### Aim of the task
Whenever a line in the data contains "github", show that line.

### Data for this exercise
- Opening Delimiter -
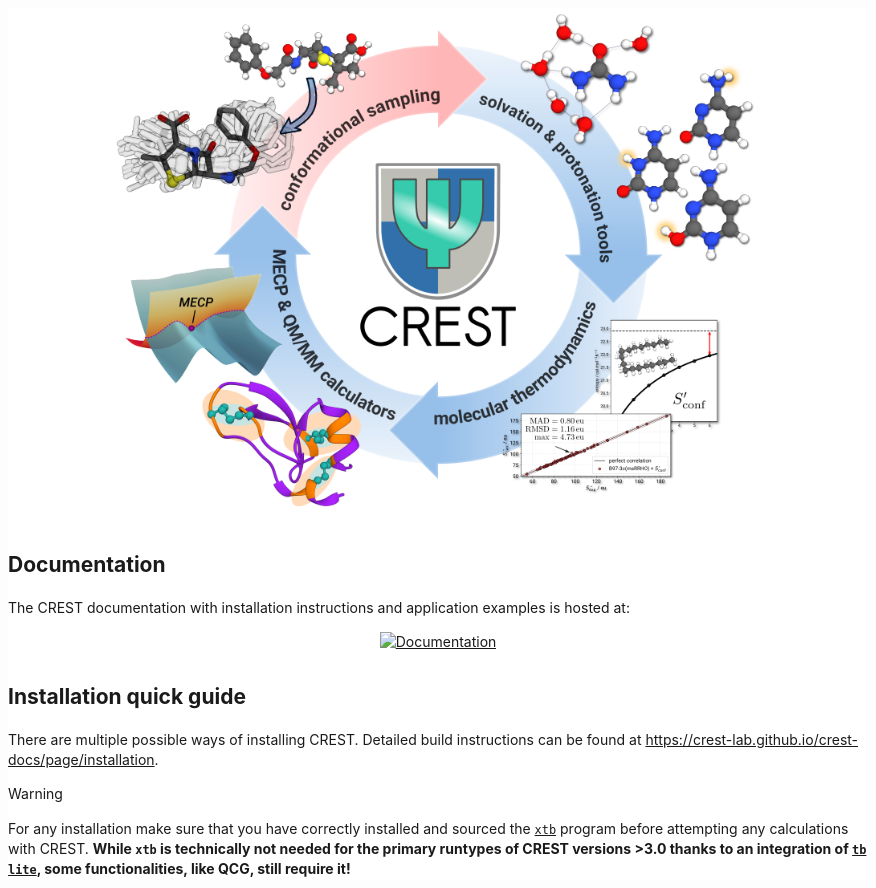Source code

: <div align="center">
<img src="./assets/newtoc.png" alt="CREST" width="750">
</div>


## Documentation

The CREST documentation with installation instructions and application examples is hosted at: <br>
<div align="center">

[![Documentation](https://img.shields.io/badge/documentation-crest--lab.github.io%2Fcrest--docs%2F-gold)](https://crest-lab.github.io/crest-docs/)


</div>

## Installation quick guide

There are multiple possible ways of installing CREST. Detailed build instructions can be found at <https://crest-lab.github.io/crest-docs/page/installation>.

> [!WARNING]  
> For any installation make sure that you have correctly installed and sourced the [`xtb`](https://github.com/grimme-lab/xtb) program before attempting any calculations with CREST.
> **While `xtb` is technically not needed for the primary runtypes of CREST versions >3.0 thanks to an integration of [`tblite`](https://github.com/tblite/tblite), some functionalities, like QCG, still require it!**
- Closing Delimiter -
- Opening Delimiter -
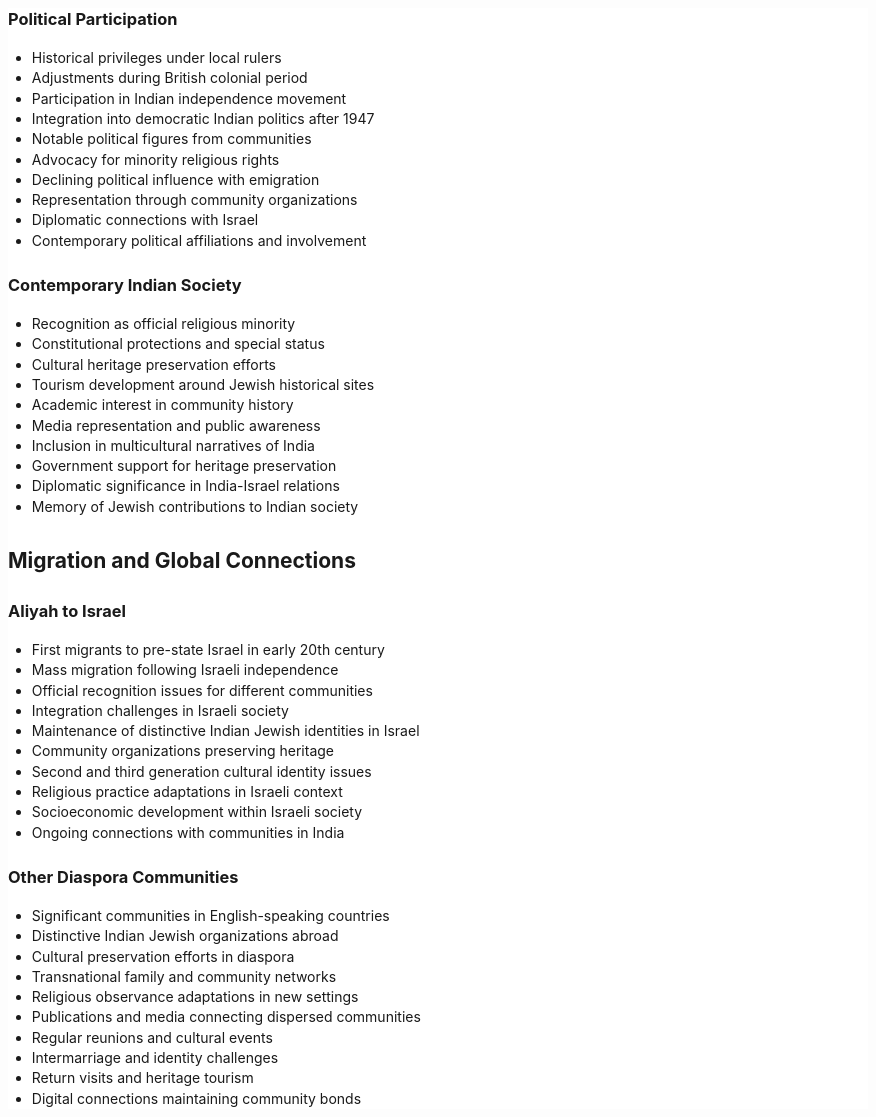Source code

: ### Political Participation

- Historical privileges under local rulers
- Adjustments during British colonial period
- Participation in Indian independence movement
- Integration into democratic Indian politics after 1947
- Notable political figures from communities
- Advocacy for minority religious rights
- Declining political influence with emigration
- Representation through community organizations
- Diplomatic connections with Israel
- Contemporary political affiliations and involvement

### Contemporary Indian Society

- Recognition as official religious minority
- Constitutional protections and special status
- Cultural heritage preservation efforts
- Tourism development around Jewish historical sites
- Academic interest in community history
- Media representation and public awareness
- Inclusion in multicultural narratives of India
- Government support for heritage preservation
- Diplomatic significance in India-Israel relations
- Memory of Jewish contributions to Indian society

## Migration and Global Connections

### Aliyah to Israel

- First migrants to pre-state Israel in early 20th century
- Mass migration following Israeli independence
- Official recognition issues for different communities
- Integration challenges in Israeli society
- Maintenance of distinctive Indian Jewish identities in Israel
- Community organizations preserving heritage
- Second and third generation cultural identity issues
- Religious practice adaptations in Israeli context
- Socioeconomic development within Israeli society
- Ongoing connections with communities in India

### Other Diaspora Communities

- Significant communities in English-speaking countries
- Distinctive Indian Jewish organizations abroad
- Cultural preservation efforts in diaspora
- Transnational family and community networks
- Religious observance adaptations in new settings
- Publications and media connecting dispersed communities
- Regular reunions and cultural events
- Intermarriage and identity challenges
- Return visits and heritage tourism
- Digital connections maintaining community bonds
- Closing Delimiter -
### Answer box
[![Documentation](https://img.shields.io/badge/documentation-crest--lab.github.io%2Fcrest--docs%2F-gold)](https://crest-lab.github.io/crest-docs/)
There are multiple possible ways of installing CREST. Detailed build instructions can be found at <https://crest-lab.github.io/crest-docs/page/installation>.
> For any installation make sure that you have correctly installed and sourced the [`xtb`](https://github.com/grimme-lab/xtb) program before attempting any calculations with CREST.
> **While `xtb` is technically not needed for the primary runtypes of CREST versions >3.0 thanks to an integration of [`tblite`](https://github.com/tblite/tblite), some functionalities, like QCG, still require it!**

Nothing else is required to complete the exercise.